##### Text excerpt #####

Custom Dataset

There are three methods for accessing custom datasets, each offering progressively greater control over preprocessing functions but also increasing in complexity. For example, Solution 1 is the most convenient but offers the least control over preprocessing functions, requiring prior conversion of the dataset into a specific format:

Recommended: Directly use the command line parameter to access the dataset with --dataset <dataset_path1> <dataset_path2>. This will use AutoPreprocessor to convert your dataset into a standard format (supporting four dataset formats; see the introduction to AutoPreprocessor below). You can use --columns to transform column names. The supported input formats include csv, json, jsonl, txt, and folders (e.g. git clone open-source datasets). This solution does not require modifying dataset_info.json and is suitable for users new to ms-swift. The following two solutions are suitable for developers looking to extend ms-swift.
Add the dataset to dataset_info.json, which you can refer to in the built-in dataset_info.json of ms-swift. This solution also uses AutoPreprocessor to convert the dataset to a standard format. dataset_info.json is a list of metadata for datasets, and one of the fields ms_dataset_id/hf_dataset_id/dataset_path must be filled. Column name transformation can be done through the columns field. Datasets added to dataset_info.json or registered ones will automatically generate supported dataset documentation when running run_dataset_info.py. In addition, you can use an external dataset_info.json by using --custom_dataset_info xxx.json to parse the JSON file (convenient for users who use pip install instead of git clone).
Manually register the dataset to have the most flexible customization capability for preprocessing functions, allowing the use of functions to preprocess datasets, but it is more difficult. You can refer to the built-in datasets or examples. You can specify --custom_register_path xxx.py to parse external registration content (convenient for users who use pip install instead of git clone).

##### Information #####

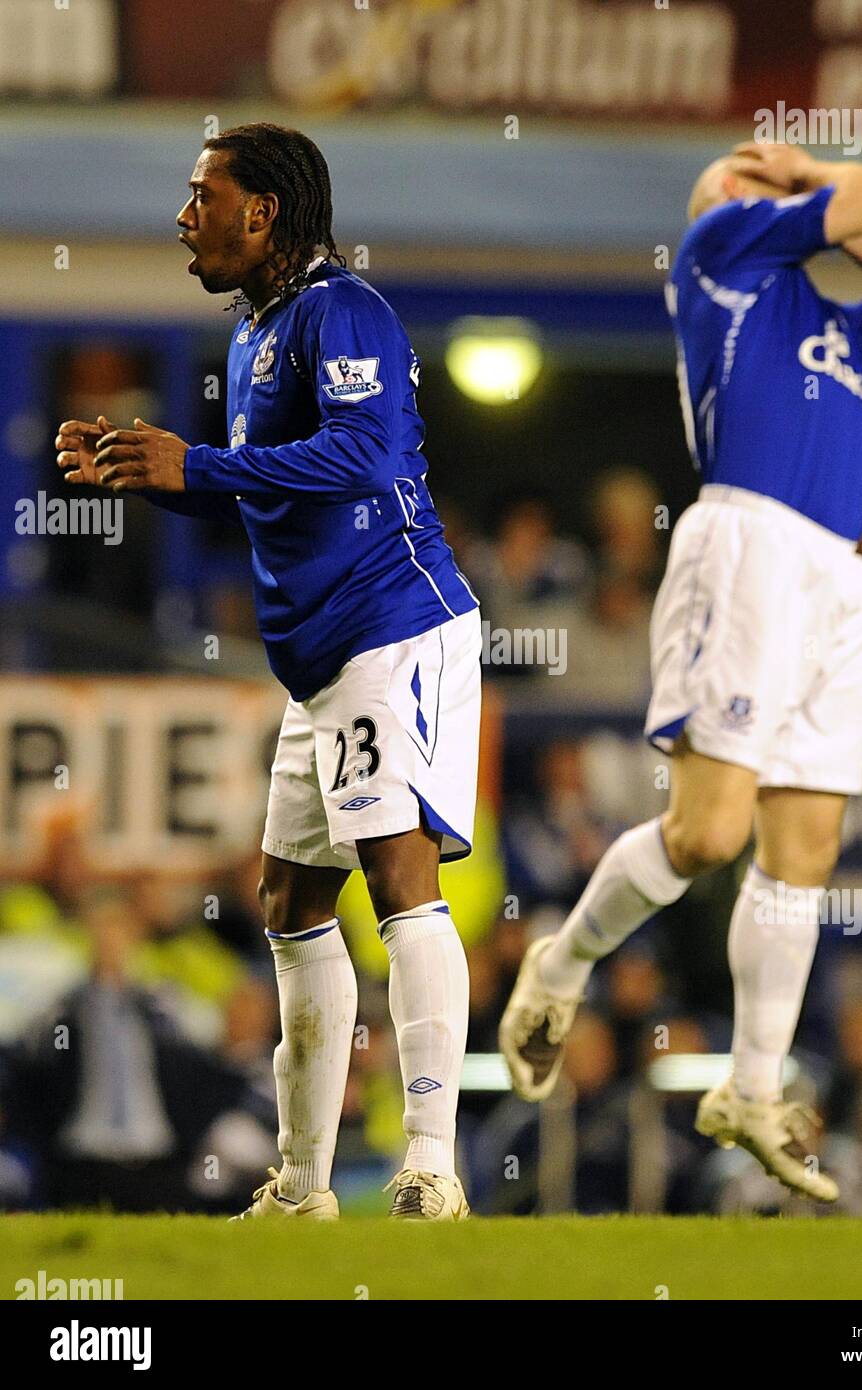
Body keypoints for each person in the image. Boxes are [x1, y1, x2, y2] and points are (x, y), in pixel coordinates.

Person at [501, 140, 862, 1203]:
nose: (760, 181)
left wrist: (844, 220)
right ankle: (561, 965)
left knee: (806, 846)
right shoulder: (721, 249)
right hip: (749, 547)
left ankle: (751, 1087)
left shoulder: (838, 321)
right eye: (745, 171)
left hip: (835, 580)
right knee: (708, 832)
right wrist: (811, 174)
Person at [55, 124, 481, 1222]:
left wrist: (195, 461)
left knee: (399, 873)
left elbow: (366, 454)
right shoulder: (253, 334)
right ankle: (303, 1183)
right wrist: (152, 472)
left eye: (204, 195)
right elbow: (264, 482)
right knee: (290, 897)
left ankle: (433, 1162)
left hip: (394, 624)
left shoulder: (346, 310)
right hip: (317, 659)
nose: (184, 215)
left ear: (265, 212)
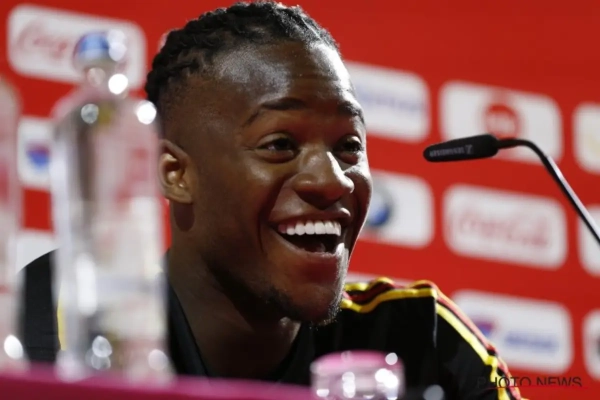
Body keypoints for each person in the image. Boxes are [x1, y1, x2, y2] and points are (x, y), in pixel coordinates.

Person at [20, 2, 524, 399]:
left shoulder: (421, 340)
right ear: (175, 173)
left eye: (349, 146)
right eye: (280, 144)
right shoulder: (63, 326)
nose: (334, 181)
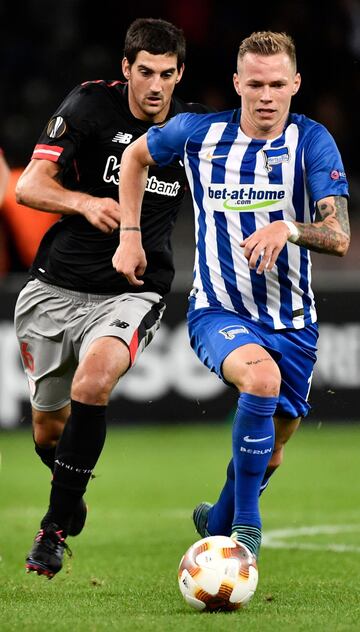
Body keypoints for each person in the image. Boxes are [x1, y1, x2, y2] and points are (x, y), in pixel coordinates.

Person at [112, 31, 350, 565]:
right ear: (237, 83)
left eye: (277, 85)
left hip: (292, 321)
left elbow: (338, 237)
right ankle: (244, 529)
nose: (266, 97)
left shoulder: (312, 141)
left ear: (295, 85)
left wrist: (286, 228)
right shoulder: (197, 133)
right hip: (216, 308)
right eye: (255, 85)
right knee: (260, 381)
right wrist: (130, 234)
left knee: (276, 445)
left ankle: (216, 520)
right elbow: (134, 159)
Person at [15, 17, 210, 578]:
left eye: (166, 75)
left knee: (92, 383)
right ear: (125, 70)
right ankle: (68, 492)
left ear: (179, 75)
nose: (155, 87)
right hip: (54, 286)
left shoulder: (191, 128)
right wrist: (82, 203)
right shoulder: (87, 106)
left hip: (133, 292)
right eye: (144, 72)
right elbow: (29, 184)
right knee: (48, 431)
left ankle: (50, 534)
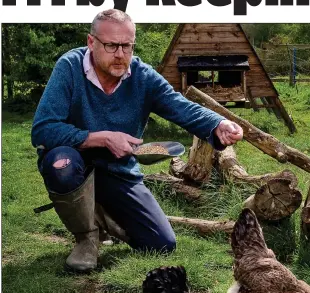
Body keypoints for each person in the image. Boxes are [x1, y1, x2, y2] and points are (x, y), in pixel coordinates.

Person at [31, 9, 243, 272]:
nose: (120, 54)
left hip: (117, 170)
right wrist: (101, 138)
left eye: (126, 46)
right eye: (111, 45)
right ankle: (86, 238)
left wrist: (217, 123)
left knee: (161, 243)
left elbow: (180, 106)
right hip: (76, 164)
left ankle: (101, 217)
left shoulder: (142, 76)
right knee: (60, 164)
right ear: (91, 42)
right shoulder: (70, 67)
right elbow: (43, 129)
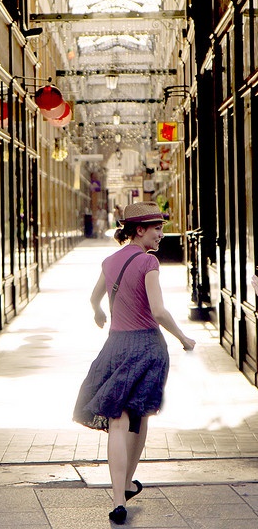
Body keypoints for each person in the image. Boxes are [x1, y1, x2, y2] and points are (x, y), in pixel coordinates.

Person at [72, 201, 196, 525]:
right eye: (157, 228)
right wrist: (183, 338)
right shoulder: (148, 262)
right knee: (139, 417)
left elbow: (94, 298)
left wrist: (99, 313)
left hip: (115, 346)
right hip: (147, 347)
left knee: (117, 421)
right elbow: (157, 310)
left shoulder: (110, 260)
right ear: (139, 230)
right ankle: (127, 482)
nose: (161, 235)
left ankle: (118, 499)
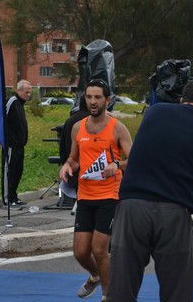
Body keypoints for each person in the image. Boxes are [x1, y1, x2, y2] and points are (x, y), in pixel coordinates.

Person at [107, 78, 193, 302]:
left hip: (132, 208)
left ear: (182, 100)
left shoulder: (155, 112)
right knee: (176, 291)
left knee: (121, 289)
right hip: (175, 212)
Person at [59, 79, 133, 301]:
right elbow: (74, 158)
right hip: (85, 196)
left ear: (107, 100)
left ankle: (108, 295)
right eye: (89, 97)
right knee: (81, 252)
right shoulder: (77, 128)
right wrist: (66, 166)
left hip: (110, 196)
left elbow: (137, 159)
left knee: (100, 250)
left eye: (98, 97)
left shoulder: (118, 128)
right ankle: (95, 276)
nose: (92, 101)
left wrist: (117, 165)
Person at [0, 79, 33, 210]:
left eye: (30, 92)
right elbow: (0, 120)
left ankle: (13, 197)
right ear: (19, 90)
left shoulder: (21, 105)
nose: (28, 95)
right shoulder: (11, 102)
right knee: (9, 172)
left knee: (18, 171)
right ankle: (7, 199)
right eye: (26, 92)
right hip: (11, 145)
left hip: (20, 146)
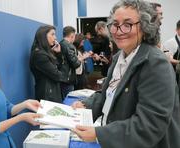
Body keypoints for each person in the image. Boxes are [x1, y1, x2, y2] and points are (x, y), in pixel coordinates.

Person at [72, 1, 180, 148]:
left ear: (144, 27)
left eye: (127, 24)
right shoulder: (119, 58)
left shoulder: (155, 64)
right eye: (115, 24)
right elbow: (109, 92)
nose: (119, 30)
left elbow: (149, 125)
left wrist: (99, 134)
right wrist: (86, 105)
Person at [29, 25, 68, 103]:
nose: (55, 37)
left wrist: (58, 54)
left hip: (51, 94)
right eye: (52, 34)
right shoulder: (40, 55)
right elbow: (58, 75)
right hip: (48, 97)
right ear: (43, 36)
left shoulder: (44, 52)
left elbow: (58, 68)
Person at [58, 26, 91, 97]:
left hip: (62, 77)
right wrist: (83, 58)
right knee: (69, 101)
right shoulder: (69, 46)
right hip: (68, 79)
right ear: (72, 35)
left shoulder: (60, 44)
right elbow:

#####

Problem to solve: Can you echo the part of the custom dataset guide that begins at the words "Recommended: Directly use" and stops after "to extend ms-swift."?

Written answer:
Recommended: Directly use the command line parameter to access the dataset with --dataset <dataset_path1> <dataset_path2>. This will use AutoPreprocessor to convert your dataset into a standard format (supporting four dataset formats; see the introduction to AutoPreprocessor below). You can use --columns to transform column names. The supported input formats include csv, json, jsonl, txt, and folders (e.g. git clone open-source datasets). This solution does not require modifying dataset_info.json and is suitable for users new to ms-swift. The following two solutions are suitable for developers looking to extend ms-swift.